Work instructions | Each line of the data that includes the string "first" is to be copied out.

Material for this exercise |
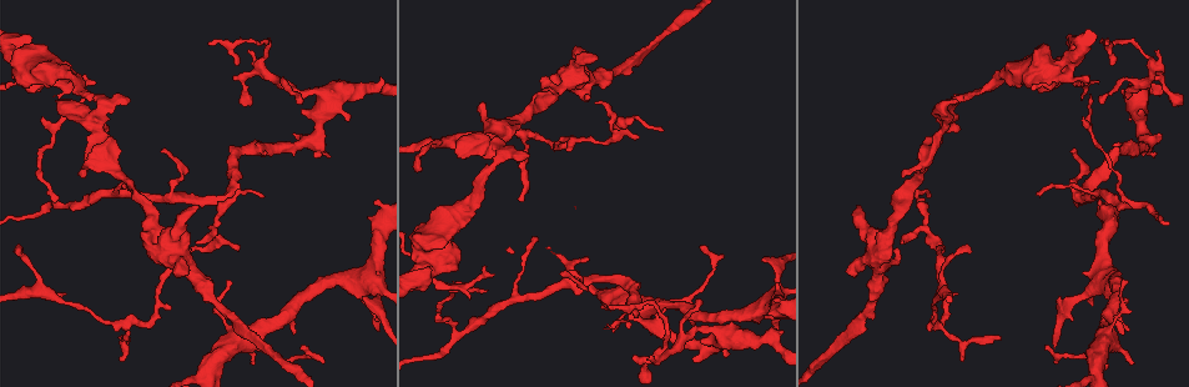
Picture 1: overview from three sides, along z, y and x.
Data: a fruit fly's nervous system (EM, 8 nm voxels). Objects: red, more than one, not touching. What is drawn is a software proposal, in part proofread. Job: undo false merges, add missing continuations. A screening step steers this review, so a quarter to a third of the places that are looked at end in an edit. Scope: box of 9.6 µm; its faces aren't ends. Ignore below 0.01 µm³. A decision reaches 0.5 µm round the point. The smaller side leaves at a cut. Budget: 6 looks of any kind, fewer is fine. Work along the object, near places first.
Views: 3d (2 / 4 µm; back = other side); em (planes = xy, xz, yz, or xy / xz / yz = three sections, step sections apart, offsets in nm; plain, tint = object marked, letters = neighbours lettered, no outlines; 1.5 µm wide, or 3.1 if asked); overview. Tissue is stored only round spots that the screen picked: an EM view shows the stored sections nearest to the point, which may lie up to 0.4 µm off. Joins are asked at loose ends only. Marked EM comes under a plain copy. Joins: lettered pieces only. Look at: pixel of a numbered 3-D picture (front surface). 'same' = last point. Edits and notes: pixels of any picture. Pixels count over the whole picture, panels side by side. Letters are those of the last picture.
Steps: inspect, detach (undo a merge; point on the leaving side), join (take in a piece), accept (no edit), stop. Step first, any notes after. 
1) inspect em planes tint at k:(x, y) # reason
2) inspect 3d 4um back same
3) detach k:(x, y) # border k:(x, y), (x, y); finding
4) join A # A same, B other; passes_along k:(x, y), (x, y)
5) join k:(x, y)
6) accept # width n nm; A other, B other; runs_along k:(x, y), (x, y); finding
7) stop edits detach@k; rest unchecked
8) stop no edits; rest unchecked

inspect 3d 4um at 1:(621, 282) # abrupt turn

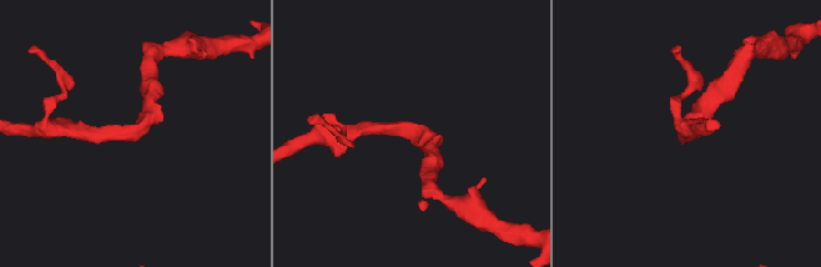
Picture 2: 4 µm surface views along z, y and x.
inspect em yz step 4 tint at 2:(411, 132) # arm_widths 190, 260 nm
...
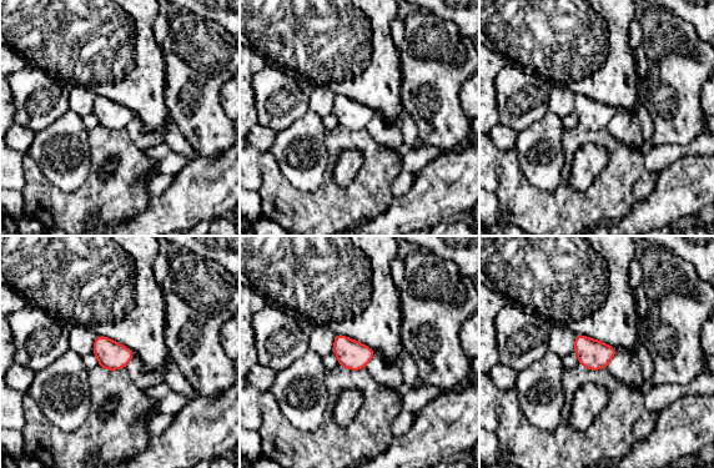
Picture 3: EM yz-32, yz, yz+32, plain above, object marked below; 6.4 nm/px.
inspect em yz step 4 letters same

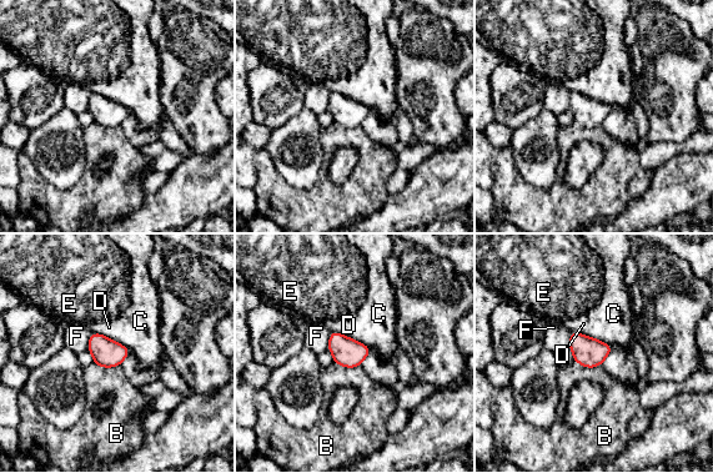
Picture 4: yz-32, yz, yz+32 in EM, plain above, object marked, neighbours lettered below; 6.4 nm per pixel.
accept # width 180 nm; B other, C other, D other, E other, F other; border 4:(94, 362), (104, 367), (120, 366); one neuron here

Answer to the exercise |
Data: a fruit fly's nervous system (EM, 8 nm voxels). Objects: red, more than one, not touching. What is drawn is a software proposal, in part proofread. Job: undo false merges, add missing continuations. A screening step steers this review, so a quarter to a third of the places that are looked at end in an edit. Scope: box of 9.6 µm; its faces aren't ends. Ignore below 0.01 µm³. A decision reaches 0.5 µm round the point. The smaller side leaves at a cut. Budget: 6 looks of any kind, fewer is fine. Work along the object, near places first.
Steps: inspect, detach (undo a merge; point on the leaving side), join (take in a piece), accept (no edit), stop. Step first, any notes after. 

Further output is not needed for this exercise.